The Wind on the Heath, Brother
It is a curious experience to sit with the gypsies round their pot in the twilight and to take your chance with them regarding what comes out of the pot on the end of your fork. For the cauldron is literally a lucky dip, and makes no allowance for finicky choosings. You plunge in your fork and whatever may happen to be speared upon it falls to your portion; you can make no guess beforehand what it is likely to be, for the brown bubbling stew gives away no secrets. But when you have impaled your piece and dragged it forth on to your plate (if the Gormleys are so formal as to provide you with one) then experience plus an elementary knowledge of anatomy will generally solve the riddle. A rabbit’s shoulder-blade, a pheasant’s leg (especially if there are a few feathers still attached to the drumstick), or a chicken’s wishbone provide simple clues, and I once fished up a whole partridge on the end of my fork and felt as if I had drawn out Leviathan with an hook. Sometimes, however, the diagnosis is less easy, for the stew may contain such assorted ingredients as hedgehogs, hares, moorhens, grey squirrels, lapwings, fieldfares (which are excellent) and many small birds, with all kinds of herbs and vegetables, mushrooms, truffles, and the late autumn fungi which we call blue legs. The gypsies are not averse to curing the hams of a badger when they can lay hold of one, and it is difficult to distinguish the meat from good lean bacon; and every year in the winter they take their toll of the cygnets on the river, catching them for preference just before the brown plumage becomes flecked with white.
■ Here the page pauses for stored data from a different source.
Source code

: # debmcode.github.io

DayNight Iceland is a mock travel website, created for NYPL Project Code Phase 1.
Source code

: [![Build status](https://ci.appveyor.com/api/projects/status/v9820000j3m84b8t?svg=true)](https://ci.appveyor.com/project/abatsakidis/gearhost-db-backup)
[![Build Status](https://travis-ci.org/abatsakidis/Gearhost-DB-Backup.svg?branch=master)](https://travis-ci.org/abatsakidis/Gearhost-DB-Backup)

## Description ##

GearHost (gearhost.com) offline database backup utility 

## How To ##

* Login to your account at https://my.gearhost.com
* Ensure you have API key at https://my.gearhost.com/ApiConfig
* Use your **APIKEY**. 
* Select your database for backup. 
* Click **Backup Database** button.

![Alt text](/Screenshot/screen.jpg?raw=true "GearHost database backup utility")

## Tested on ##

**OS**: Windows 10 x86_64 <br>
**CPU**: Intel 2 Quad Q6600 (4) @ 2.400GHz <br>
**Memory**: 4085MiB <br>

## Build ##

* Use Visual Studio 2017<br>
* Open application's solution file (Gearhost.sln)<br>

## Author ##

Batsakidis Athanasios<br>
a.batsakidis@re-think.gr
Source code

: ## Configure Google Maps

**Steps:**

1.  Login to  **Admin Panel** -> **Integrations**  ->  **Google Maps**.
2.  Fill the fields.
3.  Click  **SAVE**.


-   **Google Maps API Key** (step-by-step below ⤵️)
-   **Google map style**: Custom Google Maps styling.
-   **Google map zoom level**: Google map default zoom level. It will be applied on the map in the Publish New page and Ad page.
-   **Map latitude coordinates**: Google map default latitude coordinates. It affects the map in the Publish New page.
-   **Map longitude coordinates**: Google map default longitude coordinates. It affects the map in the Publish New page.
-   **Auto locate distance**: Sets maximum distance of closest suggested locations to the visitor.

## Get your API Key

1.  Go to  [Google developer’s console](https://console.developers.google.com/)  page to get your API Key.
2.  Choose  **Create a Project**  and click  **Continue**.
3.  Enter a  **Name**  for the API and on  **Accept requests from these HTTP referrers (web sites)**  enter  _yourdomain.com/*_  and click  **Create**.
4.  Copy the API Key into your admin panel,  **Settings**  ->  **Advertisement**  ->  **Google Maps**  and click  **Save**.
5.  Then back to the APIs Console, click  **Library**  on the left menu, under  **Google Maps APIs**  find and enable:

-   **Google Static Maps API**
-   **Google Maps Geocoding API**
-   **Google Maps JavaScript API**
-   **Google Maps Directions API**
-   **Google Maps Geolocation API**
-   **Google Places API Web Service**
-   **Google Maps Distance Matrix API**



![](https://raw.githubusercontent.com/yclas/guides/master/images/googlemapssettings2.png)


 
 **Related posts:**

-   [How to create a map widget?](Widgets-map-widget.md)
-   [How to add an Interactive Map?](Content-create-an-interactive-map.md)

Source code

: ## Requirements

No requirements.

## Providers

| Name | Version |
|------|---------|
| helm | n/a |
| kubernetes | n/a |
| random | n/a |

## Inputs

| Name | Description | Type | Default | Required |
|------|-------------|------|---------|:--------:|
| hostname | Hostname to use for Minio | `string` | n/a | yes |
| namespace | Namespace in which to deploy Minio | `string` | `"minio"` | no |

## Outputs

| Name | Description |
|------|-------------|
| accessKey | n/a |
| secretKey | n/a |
So you see there is plenty of variety in the gypsies’ diet, and when you sup with them it is best on the whole to put aside all uncomfortable speculations – in fact to ‘ope
n your mouth and shut your eyes and eat what the good Lord sends you’. Otherwise you are apt to remember your Macbeth and the Weird Sisters’ recipe, and to read into the morphology of even the most delicious morsel a suggestion of fenny snake or newt’s eye, lizard’s leg and birth-strangled babe’s finger. That way nausea lies.